Plain-text document sources:
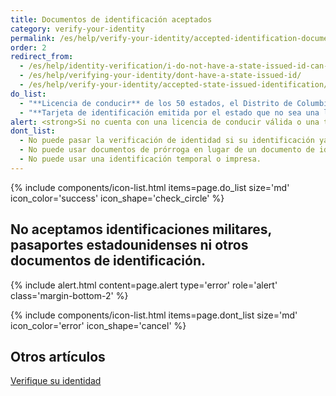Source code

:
 ```yaml
---
title: Documentos de identificación aceptados
category: verify-your-identity
permalink: /es/help/verify-your-identity/accepted-identification-documents/
order: 2
redirect_from:
  - /es/help/identity-verification/i-do-not-have-a-state-issued-id-can-i-still-verify-my-identity/
  - /es/help/verifying-your-identity/dont-have-a-state-issued-id/
  - /es/help/verify-your-identity/accepted-state-issued-identification/
do_list:
  - "**Licencia de conducir** de los 50 estados, el Distrito de Columbia (DC) y otros territorios de los Estados Unidos (Guam, Islas Vírgenes de los EE. UU., Samoa Americana, Islas Marianas y Puerto Rico)."
  - "**Tarjeta de identificación emitida por el estado que no sea una licencia de conducir.** Es un documento de identificación emitido por el estado, el Distrito de Columbia (DC) o un territorio de los EE. UU. que confirma la identidad, pero no otorga privilegios para conducir."
alert: <strong>Si no cuenta con una licencia de conducir válida o una tarjeta de identificación estatal, no puede usar Login.gov para verificar su identidad.</strong> Comuníquese con el centro de ayuda de la agencia asociada para saber lo que puede hacer en ese caso.
dont_list:
  - No puede pasar la verificación de identidad si su identificación ya venció.
  - No puede usar documentos de prórroga en lugar de un documento de identificación no vencido.
  - No puede usar una identificación temporal o impresa.
---
```


{% include components/icon-list.html items=page.do_list size='md' icon_color='success' icon_shape='check_circle'  %}

## No aceptamos identificaciones militares, pasaportes estadounidenses ni otros documentos de identificación.


{% include alert.html content=page.alert type='error' role='alert' class='margin-bottom-2' %}

{% include components/icon-list.html items=page.dont_list size='md' icon_color='error' icon_shape='cancel' %}

## Otros artículos 

[Verifique su identidad](/es/help/verify-your-identity/how-to-verify-your-identity/)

→ Work request
Copy every line of the data above in which the string "state" appears.

→ Task solution
  - /es/help/identity-verification/i-do-not-have-a-state-issued-id-can-i-still-verify-my-identity/
  - /es/help/verifying-your-identity/dont-have-a-state-issued-id/
  - /es/help/verify-your-identity/accepted-state-issued-identification/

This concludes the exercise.